ACTIVITY: Put the lines of the rows into a JSON list of strings, one string per line and no blank lines, starting with the line that contains "To the nearest" and going on through the end of the rows. Leave the pictures out of the list.

[RECORD SET — start]

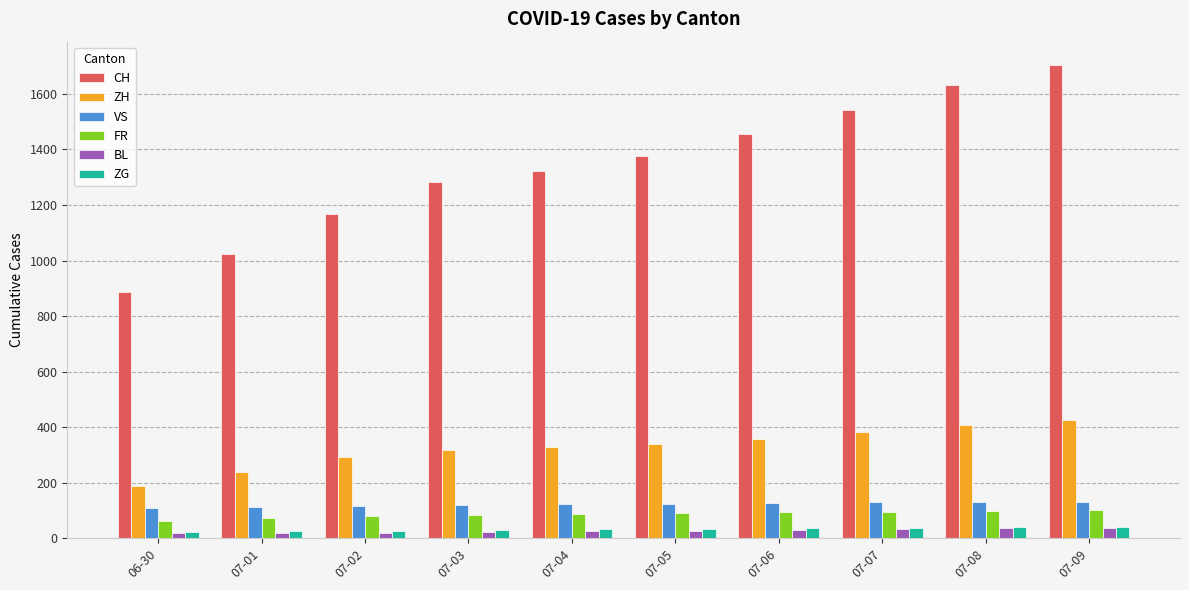

The value of CH at 07-04 is 903. True or false?

False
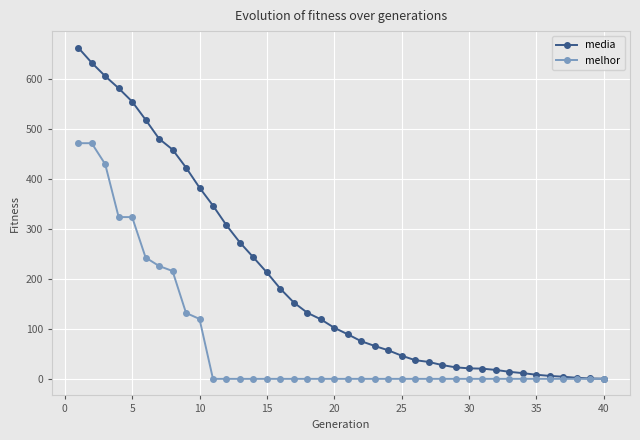

What is the value of the media point at the 19th from the left?

119.3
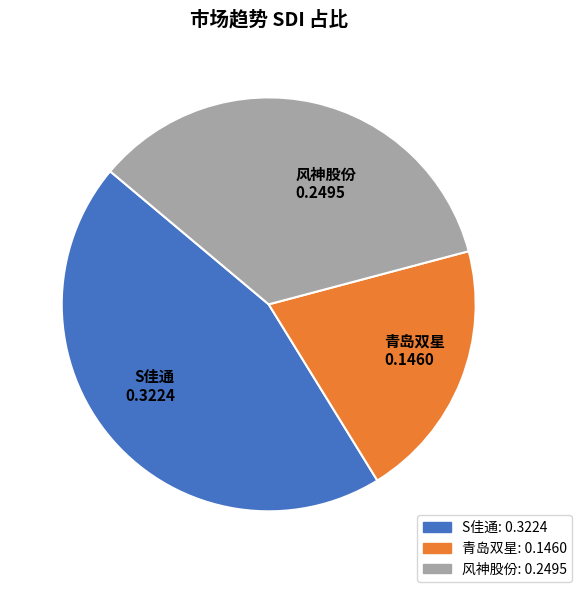

Combined, do 风神股份 and 青岛双星 account for over 50%?

Yes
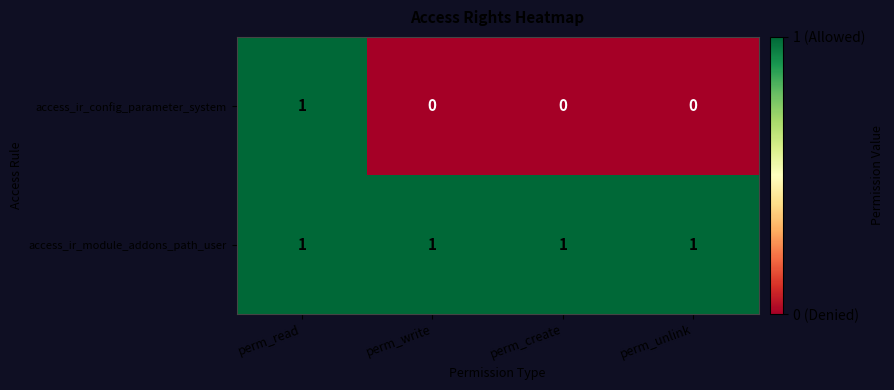

Reading left to right, list all the values displayed in this chart.

access_ir_config_parameter_system: 1	0	0	0
access_ir_module_addons_path_user: 1	1	1	1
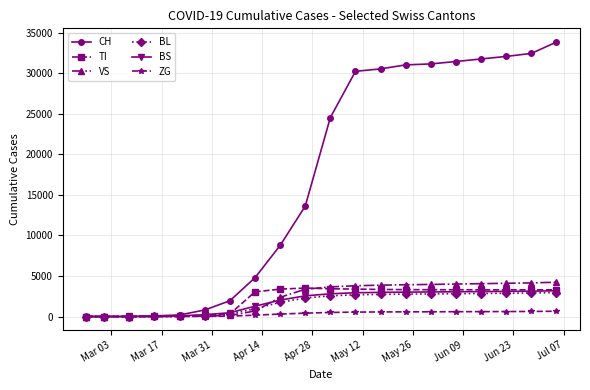

What is the difference between the second highest and minimum values in the ZG series?

625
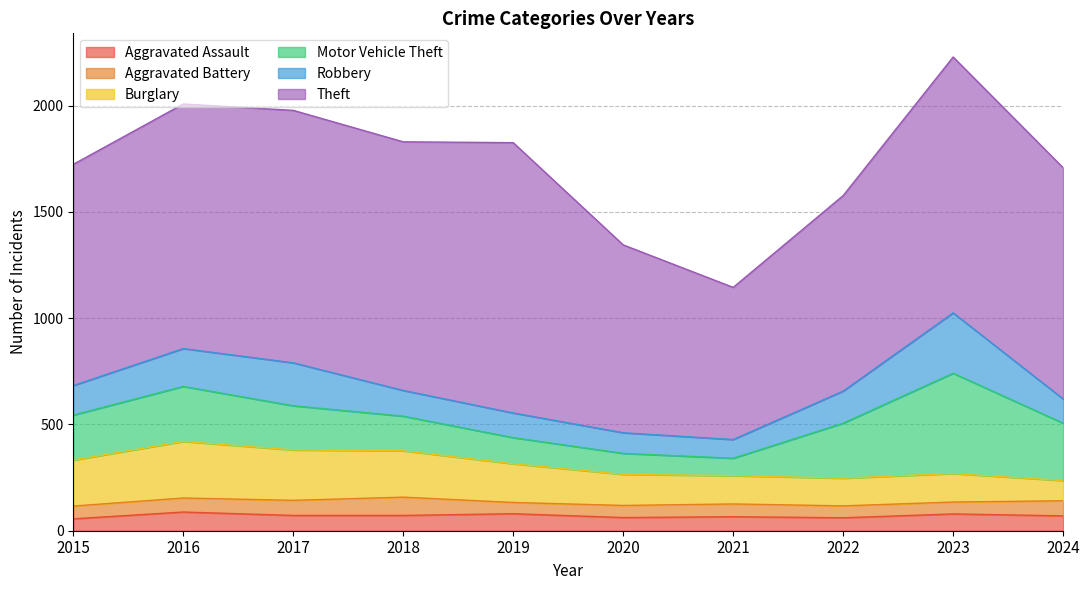

How many data points in Aggravated Assault are above 72?

3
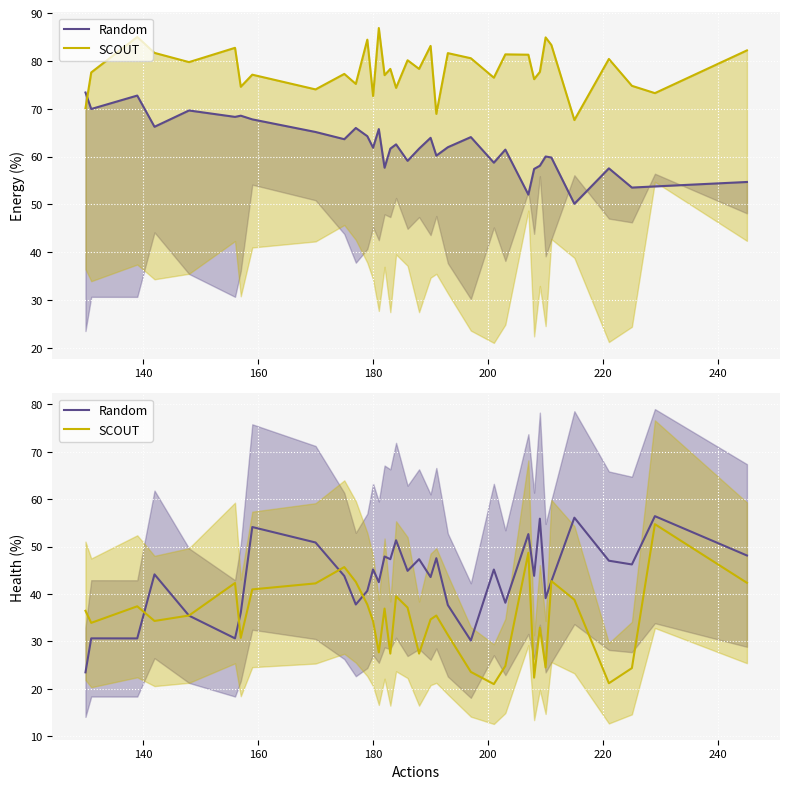

Rank the series by their average value, from highest to lowest.

Random, SCOUT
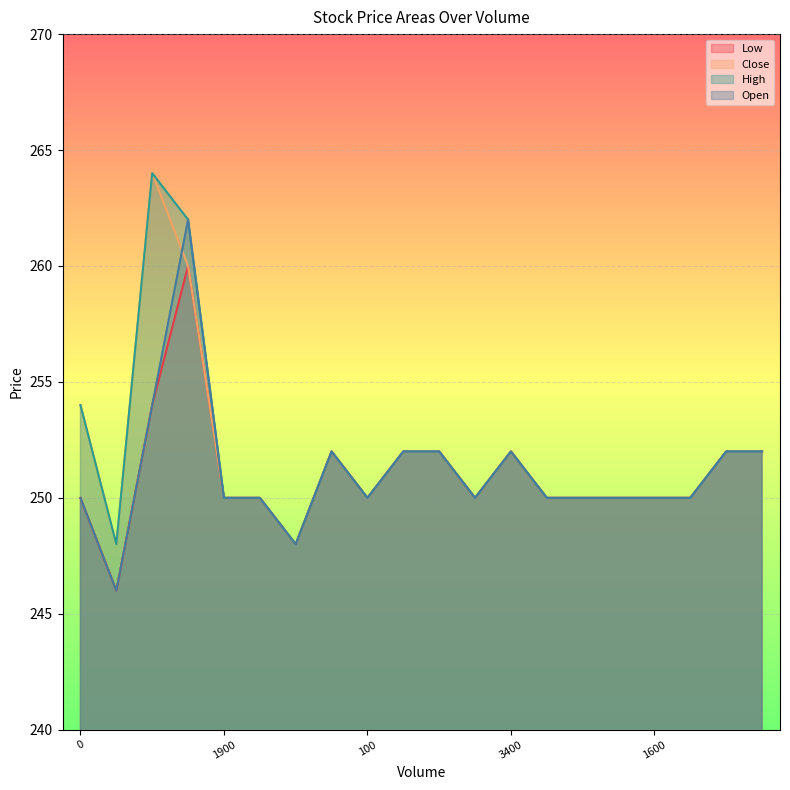

Which series has the widest spread of values?

Close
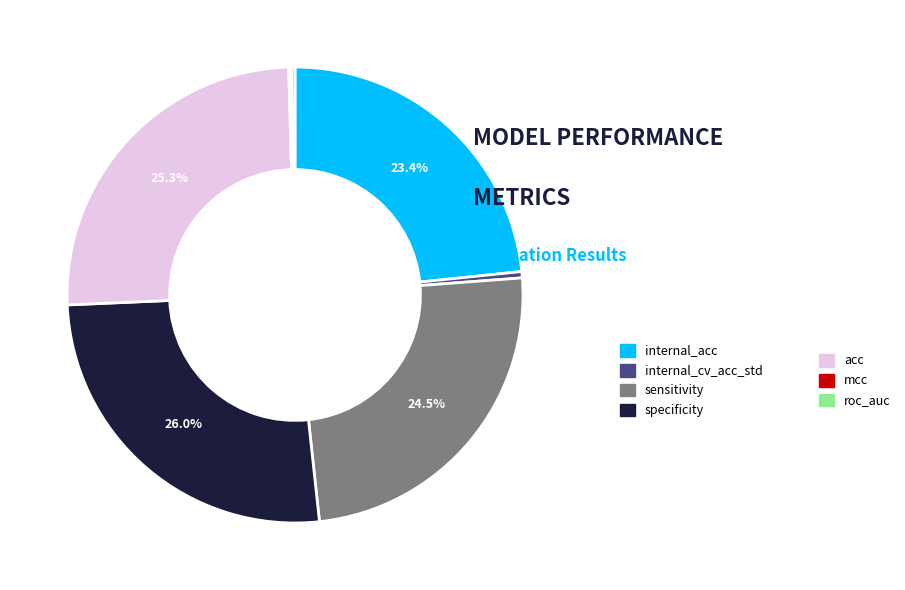

Is there any slice that represents more than half of the pie?

No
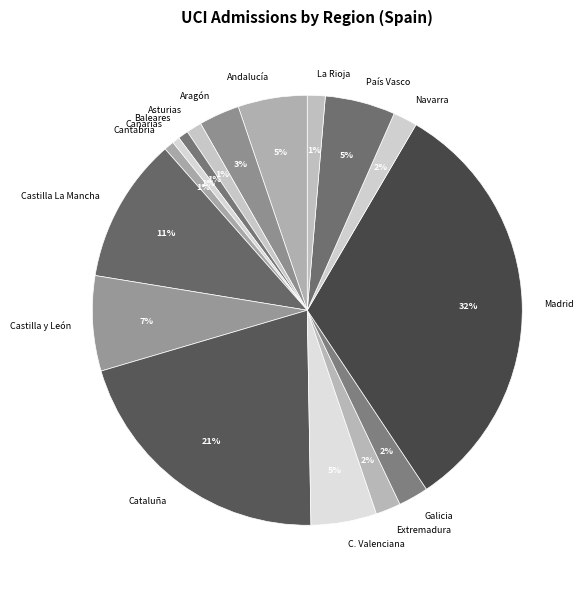

To the nearest percent, what portion does Canarias represent?

1%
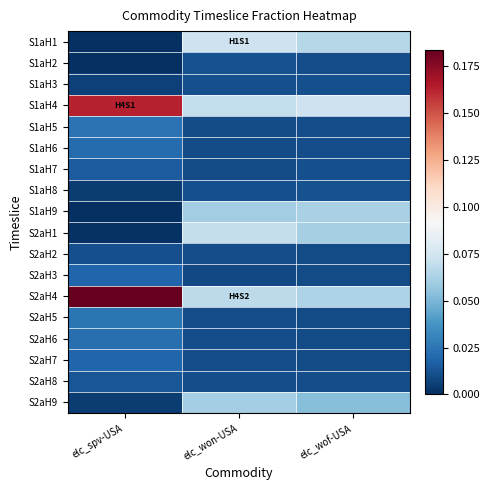

At how many categories does at least one series exceed 0?

3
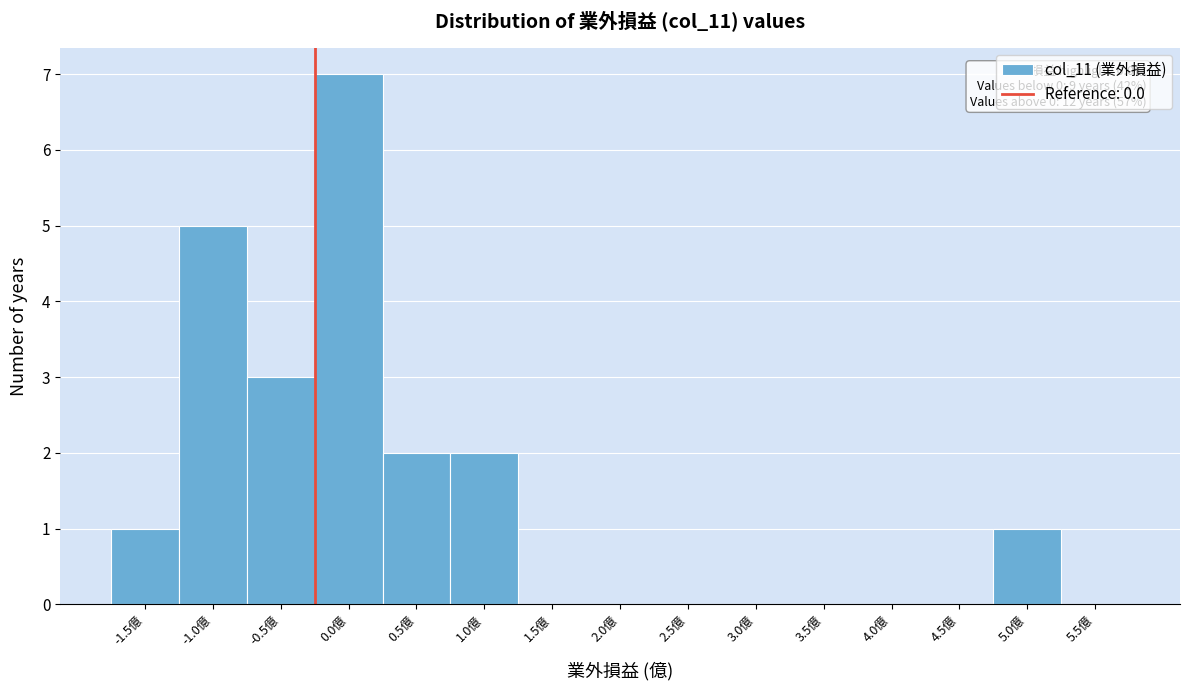

Reading left to right, transcribe all the data shown in this chart.

-1.5億=1	-1.0億=5	-0.5億=3	0.0億=7	0.5億=2	1.0億=2	1.5億=0	2.0億=0	2.5億=0	3.0億=0	3.5億=0	4.0億=0	4.5億=0	5.0億=1	5.5億=0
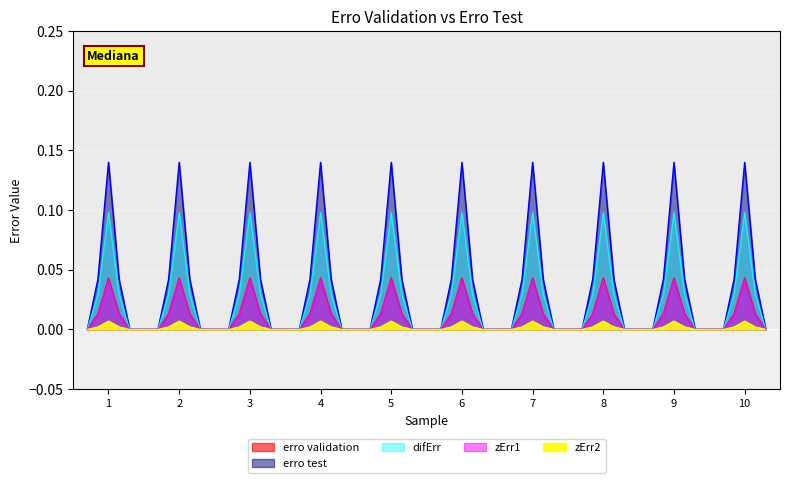

True or false: erro test and erro validation cross at least once.

False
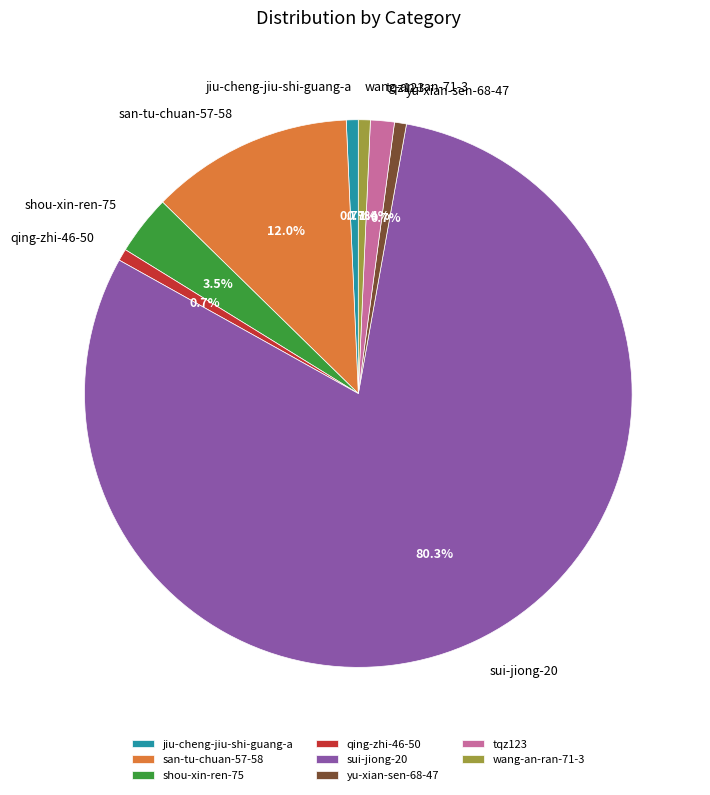

The jiu-cheng-jiu-shi-guang-a slice represents 1% of the pie. True or false?

True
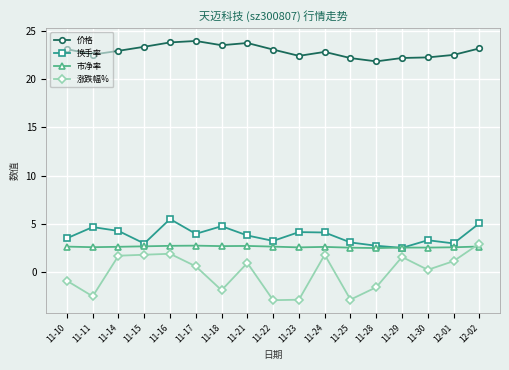

At how many categories does at least one series exceed 8?

17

[RECORD SET — finish]

REPLY:
[
  "To the nearest percent, what portion does Canarias represent?",
  "1%",
  "At how many categories does at least one series exceed 0?",
  "3",
  "Reading left to right, transcribe all the data shown in this chart.",
  "-1.5億=1\t-1.0億=5\t-0.5億=3\t0.0億=7\t0.5億=2\t1.0億=2\t1.5億=0\t2.0億=0\t2.5億=0\t3.0億=0\t3.5億=0\t4.0億=0\t4.5億=0\t5.0億=1\t5.5億=0",
  "True or false: erro test and erro validation cross at least once.",
  "False",
  "The jiu-cheng-jiu-shi-guang-a slice represents 1% of the pie. True or false?",
  "True",
  "At how many categories does at least one series exceed 8?",
  "17"
]